Top of Material shown

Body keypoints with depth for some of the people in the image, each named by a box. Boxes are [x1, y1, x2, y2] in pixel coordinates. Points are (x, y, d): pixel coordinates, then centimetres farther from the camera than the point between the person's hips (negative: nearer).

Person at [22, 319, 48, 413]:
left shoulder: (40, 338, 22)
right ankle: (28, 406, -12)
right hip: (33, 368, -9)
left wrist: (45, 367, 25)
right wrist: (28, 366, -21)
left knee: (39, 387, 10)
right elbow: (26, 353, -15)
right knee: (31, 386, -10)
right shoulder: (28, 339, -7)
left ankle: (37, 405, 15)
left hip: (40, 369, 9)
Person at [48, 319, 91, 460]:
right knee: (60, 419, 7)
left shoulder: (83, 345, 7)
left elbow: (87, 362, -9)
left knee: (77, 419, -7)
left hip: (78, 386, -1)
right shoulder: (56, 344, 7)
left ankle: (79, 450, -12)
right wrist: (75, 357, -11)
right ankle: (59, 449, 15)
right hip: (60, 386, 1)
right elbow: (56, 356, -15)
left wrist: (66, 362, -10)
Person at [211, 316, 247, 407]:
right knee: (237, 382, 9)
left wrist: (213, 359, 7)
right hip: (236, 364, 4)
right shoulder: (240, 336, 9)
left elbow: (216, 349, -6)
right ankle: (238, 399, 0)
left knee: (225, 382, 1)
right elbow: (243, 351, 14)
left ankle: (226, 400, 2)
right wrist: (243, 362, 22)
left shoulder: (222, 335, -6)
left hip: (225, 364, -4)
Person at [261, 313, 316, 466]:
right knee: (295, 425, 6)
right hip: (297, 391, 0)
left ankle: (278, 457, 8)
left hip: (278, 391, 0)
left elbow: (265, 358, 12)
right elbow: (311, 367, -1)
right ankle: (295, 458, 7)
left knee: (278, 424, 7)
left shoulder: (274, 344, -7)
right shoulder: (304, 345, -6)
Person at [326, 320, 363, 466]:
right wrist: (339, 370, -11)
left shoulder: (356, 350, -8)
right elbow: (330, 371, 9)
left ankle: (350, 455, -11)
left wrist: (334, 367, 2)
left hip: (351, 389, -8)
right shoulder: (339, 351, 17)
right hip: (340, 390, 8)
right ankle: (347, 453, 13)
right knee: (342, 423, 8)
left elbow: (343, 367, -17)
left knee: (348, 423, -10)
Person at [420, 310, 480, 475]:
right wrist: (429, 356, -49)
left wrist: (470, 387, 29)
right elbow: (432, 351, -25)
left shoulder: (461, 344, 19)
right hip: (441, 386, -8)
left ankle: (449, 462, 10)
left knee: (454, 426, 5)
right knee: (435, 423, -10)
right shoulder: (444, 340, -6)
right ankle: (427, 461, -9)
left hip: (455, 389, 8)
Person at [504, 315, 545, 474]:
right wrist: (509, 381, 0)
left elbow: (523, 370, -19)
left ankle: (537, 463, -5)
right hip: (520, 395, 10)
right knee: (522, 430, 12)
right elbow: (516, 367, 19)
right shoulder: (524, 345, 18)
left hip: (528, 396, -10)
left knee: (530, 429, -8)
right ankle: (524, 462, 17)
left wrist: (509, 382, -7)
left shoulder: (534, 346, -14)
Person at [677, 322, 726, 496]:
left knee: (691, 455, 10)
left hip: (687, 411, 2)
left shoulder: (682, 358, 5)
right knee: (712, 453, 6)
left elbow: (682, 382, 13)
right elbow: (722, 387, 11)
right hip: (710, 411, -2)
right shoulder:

Bottom of Material shown

What the task asks » Rewrite the stretch of lines from the one containing "left shoulder: (682, 358, 5)" through the last line, keeping each point name. Multiply every x, y and depth value by 0.5, rounding to whole numbers with halves going up.

Response to the task »
left shoulder: (341, 179, 3)
right knee: (356, 227, 3)
left elbow: (341, 191, 7)
right elbow: (361, 194, 6)
right hip: (355, 206, -1)
right shoulder:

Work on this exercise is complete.